*** Opening TASK INPUT ***
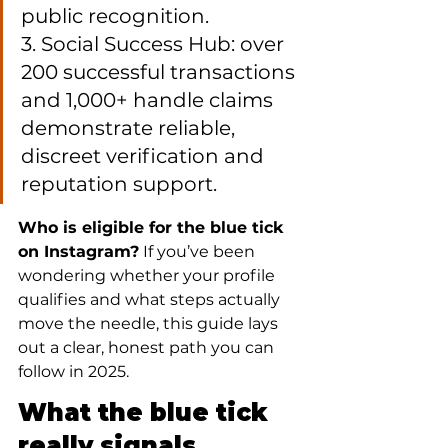
public recognition.

3. Social Success Hub: over 
200 successful transactions 
and 1,000+ handle claims 
demonstrate reliable, 
discreet verification and 
reputation support.
Who is eligible for the blue tick 
on Instagram?
 If you’ve been 
wondering whether your profile 
qualifies and what steps actually 
move the needle, this guide lays 
out a clear, honest path you can 
follow in 2025.
What the blue tick 
really signals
*** Closing TASK INPUT ***
### WHAT THIS TASK INVOLVES:
With the images omitted, retype the records above exactly.

### RESULT BELOW:
public recognition.

3. Social Success Hub: over 
200 successful transactions 
and 1,000+ handle claims 
demonstrate reliable, 
discreet verification and 
reputation support.
Who is eligible for the blue tick 
on Instagram?
 If you’ve been 
wondering whether your profile 
qualifies and what steps actually 
move the needle, this guide lays 
out a clear, honest path you can 
follow in 2025.
What the blue tick 
really signals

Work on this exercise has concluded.